Analysis

‘Strength In Numbers’: Corporate America Takes On A New Role With Collective Response To Georgia Voting Law

(Photo by Katelyn Mulcahy/Getty Images)

Font Size:

Following the 2020 election cycle, there was social unrest on both sides of the aisle; some Republicans falsely claimed the election was rigged and Democrats claimed voters were disenfranchised. Corporate America has taken upon itself a larger role within that fractured social stratosphere as they use their deep pockets to influence public opinion and policy.

When Georgia passed a series of election reform laws, calls for boycotts against the state broke out. The Georgia laws included one law that added a voter ID requirement to voters seeking to vote by absentee ballot, while other provisions expanded early voting access for most counties. (RELATED: Less Than 10,000 Georgia Voters Have No Form Of ID Associated With Their Registration)

In response, leaders of 100 major corporations gathered via Zoom Saturday to discuss ways to combat election integrity laws. The executives claimed the new laws restricted voting access. Among those on the call included the owner of the Atlanta Falcons who also co-founded Home Depot, the chairwoman of the Starbucks board and the CEO of AMC Entertainment, according to The Wall Street Journal.

Yale School of Management professor Jeffrey Sonnenfeld, who helped organize the meeting, told The Washington Post corporate leaders demonstrated a “defiance of the threats that businesses should stay out of politics.”

Hundreds of corporations, celebrities and top executives announced on Wednesday their unified opposition to “any discriminatory legislation” that allegedly makes it harder for people to vote.

“We stand for democracy,” the statement, first reported by The New York Times, said. “We should all feel a responsibility to defend the right to vote and to oppose any discriminatory legislation or measures that restrict or prevent any eligible voter from having an equal and fair opportunity to cast a ballot.”

Following public outcry, MLB was one of the first organizations to withdraw from Georgia as a location for its All-Star Game as a message against the election laws.

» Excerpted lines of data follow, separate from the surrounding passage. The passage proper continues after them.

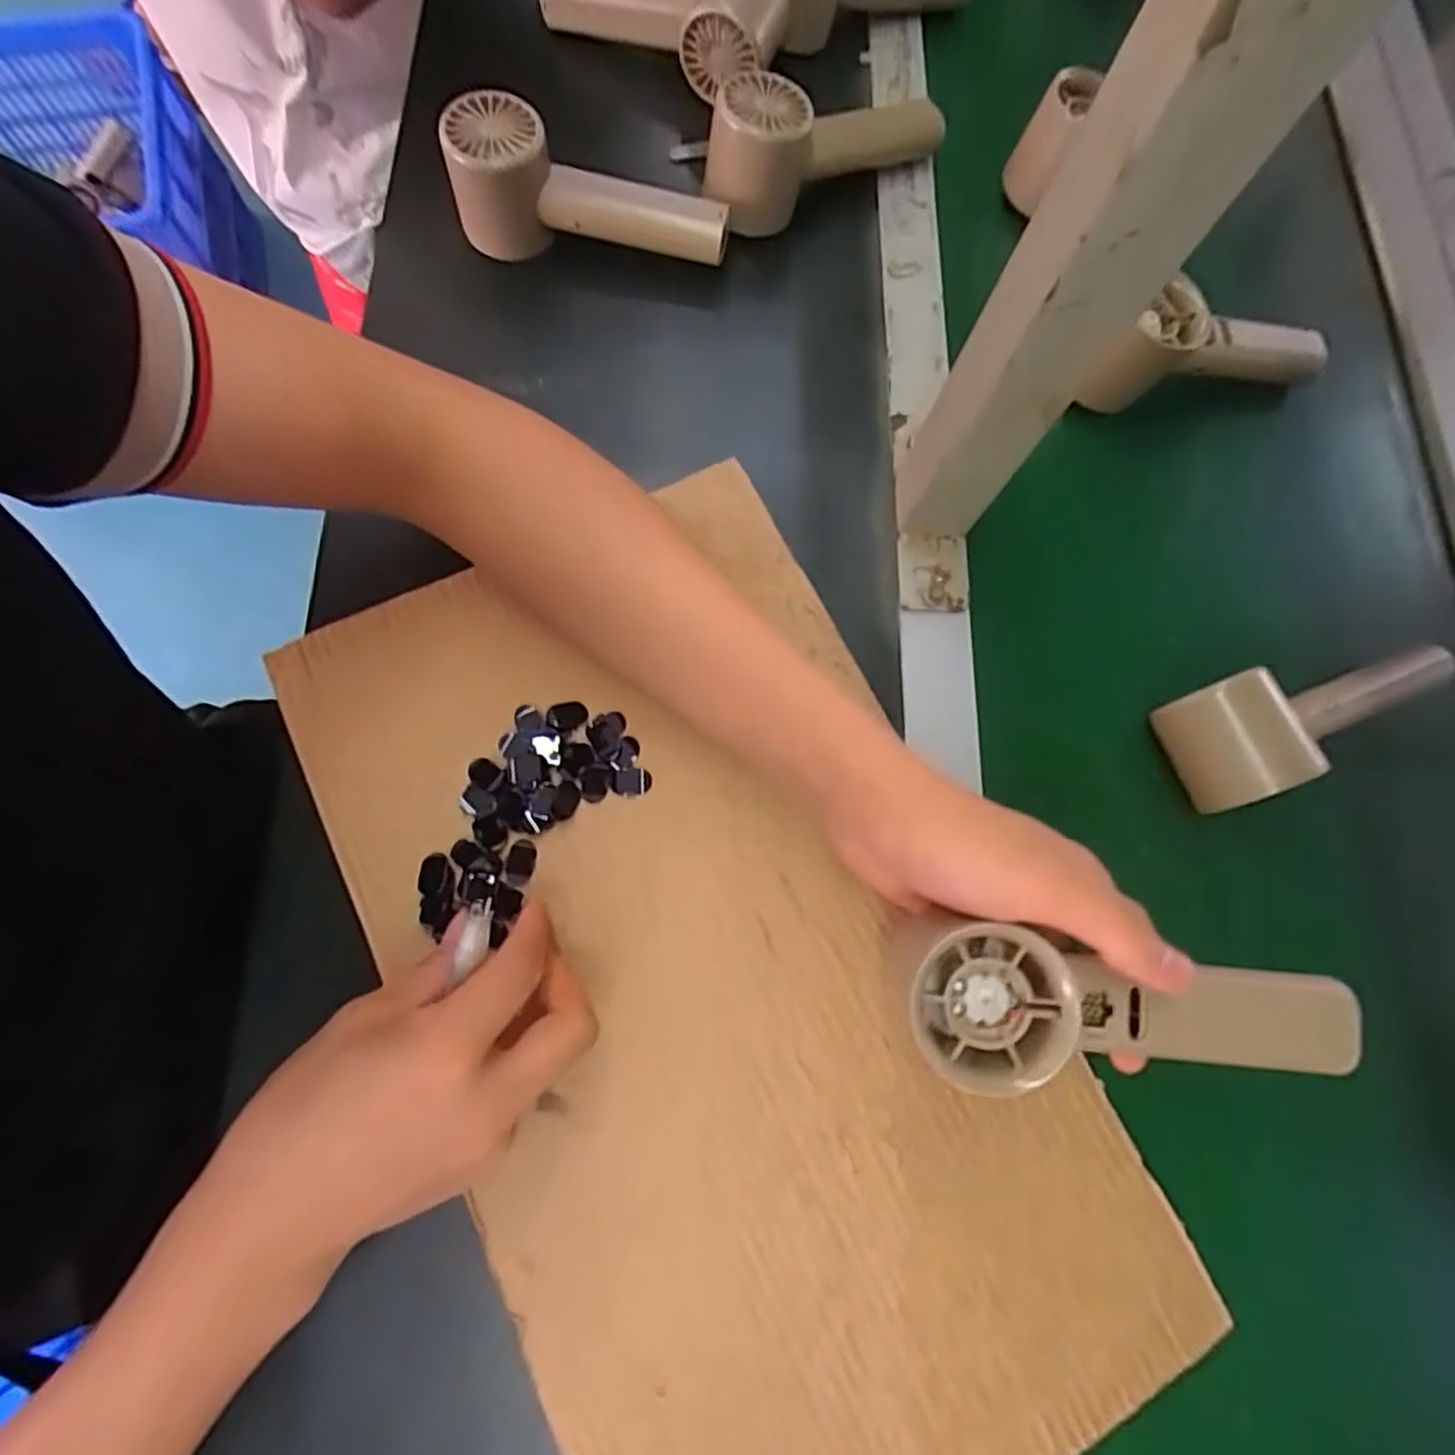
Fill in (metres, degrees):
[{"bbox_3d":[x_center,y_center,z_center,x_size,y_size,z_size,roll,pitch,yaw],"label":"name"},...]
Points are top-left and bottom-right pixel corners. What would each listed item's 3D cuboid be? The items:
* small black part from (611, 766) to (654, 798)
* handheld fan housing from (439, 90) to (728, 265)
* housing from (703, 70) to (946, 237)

“I have decided that the best way to demonstrate our values as a sport is by relocating this year’s All-Star Game and MLB Draft,” MLB Commissioner Rob Manfred said in a statement.

Then, actor Will Smith announced Monday his latest production “Emancipation” will leave the state in protest of “newly enacted voting restrictions.”

While this isn’t the first time corporations have tried to take an active stance in the midst of civil unrest, the fact that a coalition of major corporations are planning on opposing the election laws, is novel, according to Columbia Business School professor Vanessa Burbano.

“Corporate activism, wherein companies communicate stances on social-political issues, is a relatively new phenomenon that we saw very little of ten years or so ago, but which we have seen skyrocket in the past few years,” Professor Burbano explained to The Daily Caller.

Other major corporations like Coca-Cola and Patagonia have spoken out in opposition against Georgia’s laws as well. And, just last year, Coca-Cola, Hershey and other big-name brand companies boycotted advertising on Facebook for apparently making “profit” from hate speech on their platform.

Another example included the National Collegiate Athletic Association (NCAA) boycott of North Carolina in 2017 after the state passed a law that banned transgender women from using female restrooms. The law was later repealed, prompting the NCAA to end its boycott “reluctantly,” according to The New York Times. Furthermore, Walmart pulled rifles off its shelves in 2015 as debate about gun control intensified following mass shootings.

“It makes sense to me that we are seeing more examples of companies banding together on these issues in recent years,” professor Burbano continued. “There is strength in numbers and communicating a given stance is less risky – in terms of blowback from politicians, consumers, or employees who disagree– when done in numbers.”